** Data for processing **
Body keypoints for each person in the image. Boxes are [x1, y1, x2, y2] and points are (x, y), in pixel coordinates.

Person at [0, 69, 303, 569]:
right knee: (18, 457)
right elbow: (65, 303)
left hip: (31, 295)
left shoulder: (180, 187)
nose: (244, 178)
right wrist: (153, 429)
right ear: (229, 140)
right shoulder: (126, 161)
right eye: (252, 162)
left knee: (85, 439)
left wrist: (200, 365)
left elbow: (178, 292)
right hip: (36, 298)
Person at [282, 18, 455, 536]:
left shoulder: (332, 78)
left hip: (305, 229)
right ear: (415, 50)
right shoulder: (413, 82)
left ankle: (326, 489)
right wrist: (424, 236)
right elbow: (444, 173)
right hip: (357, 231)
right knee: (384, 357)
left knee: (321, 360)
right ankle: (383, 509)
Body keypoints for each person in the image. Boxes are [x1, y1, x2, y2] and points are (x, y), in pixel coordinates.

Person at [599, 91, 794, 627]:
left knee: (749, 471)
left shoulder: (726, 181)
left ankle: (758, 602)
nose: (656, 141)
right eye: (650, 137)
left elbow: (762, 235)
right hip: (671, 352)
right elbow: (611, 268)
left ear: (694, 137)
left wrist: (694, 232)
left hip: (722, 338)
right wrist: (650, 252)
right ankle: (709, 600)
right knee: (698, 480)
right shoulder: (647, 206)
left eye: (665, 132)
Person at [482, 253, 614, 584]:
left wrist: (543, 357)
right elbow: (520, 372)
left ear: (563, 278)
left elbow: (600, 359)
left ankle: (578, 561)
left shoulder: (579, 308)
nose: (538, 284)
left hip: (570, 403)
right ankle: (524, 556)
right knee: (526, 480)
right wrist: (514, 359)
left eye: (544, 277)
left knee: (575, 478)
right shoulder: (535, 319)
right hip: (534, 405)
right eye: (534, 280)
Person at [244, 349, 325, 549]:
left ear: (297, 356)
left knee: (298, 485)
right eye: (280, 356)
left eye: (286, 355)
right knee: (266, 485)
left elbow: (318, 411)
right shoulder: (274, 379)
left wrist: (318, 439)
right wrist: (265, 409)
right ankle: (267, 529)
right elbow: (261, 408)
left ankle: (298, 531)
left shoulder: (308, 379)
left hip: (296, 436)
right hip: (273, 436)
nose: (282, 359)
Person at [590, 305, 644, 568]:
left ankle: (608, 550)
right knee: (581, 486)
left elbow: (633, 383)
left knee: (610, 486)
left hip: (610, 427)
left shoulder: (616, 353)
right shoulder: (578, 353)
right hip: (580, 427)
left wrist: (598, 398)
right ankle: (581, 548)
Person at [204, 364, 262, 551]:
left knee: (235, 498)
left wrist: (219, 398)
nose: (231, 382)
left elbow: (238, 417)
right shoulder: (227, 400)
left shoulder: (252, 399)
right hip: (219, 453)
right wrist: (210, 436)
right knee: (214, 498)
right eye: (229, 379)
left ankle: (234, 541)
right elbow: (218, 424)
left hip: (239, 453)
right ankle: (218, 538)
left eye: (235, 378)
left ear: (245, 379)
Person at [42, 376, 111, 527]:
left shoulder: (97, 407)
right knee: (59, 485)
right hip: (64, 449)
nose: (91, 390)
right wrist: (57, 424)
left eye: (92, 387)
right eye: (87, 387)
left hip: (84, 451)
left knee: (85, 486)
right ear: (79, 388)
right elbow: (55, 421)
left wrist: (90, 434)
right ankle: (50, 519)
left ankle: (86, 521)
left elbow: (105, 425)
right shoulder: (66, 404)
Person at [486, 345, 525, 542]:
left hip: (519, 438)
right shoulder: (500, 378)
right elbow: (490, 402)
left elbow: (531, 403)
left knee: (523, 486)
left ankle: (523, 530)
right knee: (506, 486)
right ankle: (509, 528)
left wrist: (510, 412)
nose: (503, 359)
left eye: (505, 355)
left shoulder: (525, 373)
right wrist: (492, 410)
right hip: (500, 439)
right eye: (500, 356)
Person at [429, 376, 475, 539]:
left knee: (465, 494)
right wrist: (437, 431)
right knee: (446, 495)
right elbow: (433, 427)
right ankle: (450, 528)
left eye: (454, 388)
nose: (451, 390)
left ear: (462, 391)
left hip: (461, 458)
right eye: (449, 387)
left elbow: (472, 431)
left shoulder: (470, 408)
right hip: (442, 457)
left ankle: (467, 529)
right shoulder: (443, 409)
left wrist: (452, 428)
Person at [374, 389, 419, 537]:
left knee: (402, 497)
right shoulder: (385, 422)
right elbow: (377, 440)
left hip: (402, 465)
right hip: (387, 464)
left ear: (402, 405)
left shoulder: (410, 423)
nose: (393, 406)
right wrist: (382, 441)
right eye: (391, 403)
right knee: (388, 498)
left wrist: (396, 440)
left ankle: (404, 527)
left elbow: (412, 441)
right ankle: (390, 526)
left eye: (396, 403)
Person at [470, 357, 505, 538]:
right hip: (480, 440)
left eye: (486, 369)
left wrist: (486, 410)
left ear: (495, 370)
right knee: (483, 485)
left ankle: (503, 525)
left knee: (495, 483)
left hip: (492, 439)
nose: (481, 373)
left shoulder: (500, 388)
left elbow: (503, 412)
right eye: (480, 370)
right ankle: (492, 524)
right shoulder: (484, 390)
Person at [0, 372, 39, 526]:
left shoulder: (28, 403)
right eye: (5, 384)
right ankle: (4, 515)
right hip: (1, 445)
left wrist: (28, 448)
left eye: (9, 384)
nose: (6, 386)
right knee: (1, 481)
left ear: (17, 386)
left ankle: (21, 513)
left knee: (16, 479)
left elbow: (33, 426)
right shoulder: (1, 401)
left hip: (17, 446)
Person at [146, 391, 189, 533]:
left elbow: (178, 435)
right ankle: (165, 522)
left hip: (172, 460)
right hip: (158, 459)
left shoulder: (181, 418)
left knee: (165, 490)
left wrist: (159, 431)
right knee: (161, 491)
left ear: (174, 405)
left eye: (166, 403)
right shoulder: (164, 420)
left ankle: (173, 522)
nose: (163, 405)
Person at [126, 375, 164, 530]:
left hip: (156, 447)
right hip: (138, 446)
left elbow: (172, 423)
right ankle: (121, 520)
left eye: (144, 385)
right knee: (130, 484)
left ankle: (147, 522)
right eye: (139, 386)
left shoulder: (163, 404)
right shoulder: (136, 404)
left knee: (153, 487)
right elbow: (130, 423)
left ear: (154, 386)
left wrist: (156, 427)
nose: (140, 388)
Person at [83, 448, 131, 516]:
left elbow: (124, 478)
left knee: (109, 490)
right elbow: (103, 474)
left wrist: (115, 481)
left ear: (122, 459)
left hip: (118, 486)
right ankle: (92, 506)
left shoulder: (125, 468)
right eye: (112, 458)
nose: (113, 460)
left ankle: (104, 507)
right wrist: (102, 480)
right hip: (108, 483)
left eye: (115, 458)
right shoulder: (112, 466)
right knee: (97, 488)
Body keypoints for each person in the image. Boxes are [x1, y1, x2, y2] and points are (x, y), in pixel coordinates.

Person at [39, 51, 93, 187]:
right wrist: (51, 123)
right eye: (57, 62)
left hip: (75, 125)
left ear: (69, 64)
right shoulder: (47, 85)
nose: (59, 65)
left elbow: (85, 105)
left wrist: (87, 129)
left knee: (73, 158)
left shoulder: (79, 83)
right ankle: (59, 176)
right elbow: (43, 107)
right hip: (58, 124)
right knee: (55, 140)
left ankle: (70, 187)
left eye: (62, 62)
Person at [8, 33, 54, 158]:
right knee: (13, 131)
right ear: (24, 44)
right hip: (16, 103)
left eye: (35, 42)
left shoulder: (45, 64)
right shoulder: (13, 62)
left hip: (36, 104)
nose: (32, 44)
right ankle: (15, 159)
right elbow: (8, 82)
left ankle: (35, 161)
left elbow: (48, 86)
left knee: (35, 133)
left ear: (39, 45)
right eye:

** What to produce **
All lines above from the one with "left wrist: (200, 365)" to the one with "left ear: (694, 137)", inclusive, should be copied exactly, and no other lines.

** Answer box **
left wrist: (200, 365)
left elbow: (178, 292)
right hip: (36, 298)
Person at [282, 18, 455, 536]:
left shoulder: (332, 78)
left hip: (305, 229)
right ear: (415, 50)
right shoulder: (413, 82)
left ankle: (326, 489)
right wrist: (424, 236)
right elbow: (444, 173)
right hip: (357, 231)
right knee: (384, 357)
left knee: (321, 360)
right ankle: (383, 509)
Body keypoints for each person in the image. Boxes are [x1, y1, x2, y2] and points are (x, y), in pixel coordinates.

Person at [599, 91, 794, 627]:
left knee: (749, 471)
left shoulder: (726, 181)
left ankle: (758, 602)
nose: (656, 141)
right eye: (650, 137)
left elbow: (762, 235)
right hip: (671, 352)
right elbow: (611, 268)
left ear: (694, 137)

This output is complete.